To combat panic attacks, parents can teach their children to try to make sense of the situation and to connect to their surroundings. Worrying about having another panic attack actually provokes more attacks.

Ishee suggests that those in the midst of a panic attack should get the big part of their brain to talk to the rebellious brain stem and tell it, “You’re wrong. There’s nothing to panic about here.”

Most attacks last 15 to 20 minutes before the “thinking” part of the brain wins out, leaving the panic-stricken person exhausted from the rush of cortisol.

“To activate the thinking part of the brain, you must create a strong dialogue with it,” said Ishee. Parents should also assure the child that he or she will not die from a panic attack.

If parents cannot identify a cause for the panic attacks, they should seek treatment for the child. If untreated, the waves of panic attacks can continue for months. With treatment, the attacks can often be curbed in days to a week.

CYBER BULLYING

One more recent cause of kids’ stress is cyber bullying, which is easier to perpetrate than traditional bullying since technology allows someone to hurt another without having to do it face to face.

To combat cyber or other types of bullying, kids need to build a “tribe” of friends who they trust and who are kind to them.
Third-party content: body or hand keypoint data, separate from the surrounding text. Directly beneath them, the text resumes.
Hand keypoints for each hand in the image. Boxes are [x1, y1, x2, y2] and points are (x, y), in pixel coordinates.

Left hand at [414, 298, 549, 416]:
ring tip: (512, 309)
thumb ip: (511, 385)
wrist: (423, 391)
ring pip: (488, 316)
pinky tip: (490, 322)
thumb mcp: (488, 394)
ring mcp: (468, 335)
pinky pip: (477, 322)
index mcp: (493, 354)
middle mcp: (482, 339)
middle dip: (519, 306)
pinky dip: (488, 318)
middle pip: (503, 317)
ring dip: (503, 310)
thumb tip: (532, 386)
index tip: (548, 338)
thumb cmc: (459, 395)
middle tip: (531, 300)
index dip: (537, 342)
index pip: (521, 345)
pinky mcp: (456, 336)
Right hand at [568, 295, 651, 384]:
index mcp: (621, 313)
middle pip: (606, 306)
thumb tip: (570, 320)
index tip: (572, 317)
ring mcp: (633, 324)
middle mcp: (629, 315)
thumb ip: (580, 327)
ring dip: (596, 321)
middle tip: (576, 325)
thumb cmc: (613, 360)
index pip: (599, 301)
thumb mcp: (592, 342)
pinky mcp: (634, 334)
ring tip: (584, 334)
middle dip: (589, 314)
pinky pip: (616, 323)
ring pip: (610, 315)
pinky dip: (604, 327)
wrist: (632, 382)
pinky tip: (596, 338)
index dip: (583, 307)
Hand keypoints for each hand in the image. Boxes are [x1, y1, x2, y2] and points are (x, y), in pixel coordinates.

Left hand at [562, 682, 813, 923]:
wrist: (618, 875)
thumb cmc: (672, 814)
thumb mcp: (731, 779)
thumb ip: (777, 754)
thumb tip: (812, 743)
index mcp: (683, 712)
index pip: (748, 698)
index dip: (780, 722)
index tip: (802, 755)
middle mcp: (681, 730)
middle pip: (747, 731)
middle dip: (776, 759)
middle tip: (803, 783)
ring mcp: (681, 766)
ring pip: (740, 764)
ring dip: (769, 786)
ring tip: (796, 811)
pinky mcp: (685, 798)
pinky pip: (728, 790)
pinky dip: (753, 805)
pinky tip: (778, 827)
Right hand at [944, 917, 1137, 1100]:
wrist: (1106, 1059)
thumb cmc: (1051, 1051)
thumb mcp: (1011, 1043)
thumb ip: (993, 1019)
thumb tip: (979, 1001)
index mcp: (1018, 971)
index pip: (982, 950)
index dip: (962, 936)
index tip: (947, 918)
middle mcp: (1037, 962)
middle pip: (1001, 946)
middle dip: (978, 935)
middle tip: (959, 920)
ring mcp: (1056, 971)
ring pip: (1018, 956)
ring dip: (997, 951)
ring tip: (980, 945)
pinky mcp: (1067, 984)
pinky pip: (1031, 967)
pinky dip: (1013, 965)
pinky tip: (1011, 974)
Getting active in various organizations, clubs, or sports helps kids build positive, strong relationships with others who are like themselves.

With this tribe comes a sense of safety and belonging that builds children up. They should eliminate bullies or toxic people who tear them down from their tribe and instead nurture the positive relationships.

ACTING OUT

If a child or teen loses control and has a meltdown, Ishee advises waiting until the crisis is over before addressing it. Get through it and when the child is calm, parents should ask the child what he or she was thinking, feeling, picturing, or perceiving during the “freak out.”

Ishee cautioned parents not to engage with the child while the acting out is occurring. “That’s just putting gas on the fire.” He advised stepping back and staying calm until the tantrum over.

Relating a humorous family anecdote, Ishee recalled his brother once had a meltdown at the grocery store over not getting something he wanted. Instead of reacting, Ishee’s creative mother called others over to watch the tantrum, asking them to comment on the tantrum’s quality.

When his brother realized his mother’s indifference to his behavior and the group of people watching him, he ceased the meltdown, now embarrassed, and walked toward the door.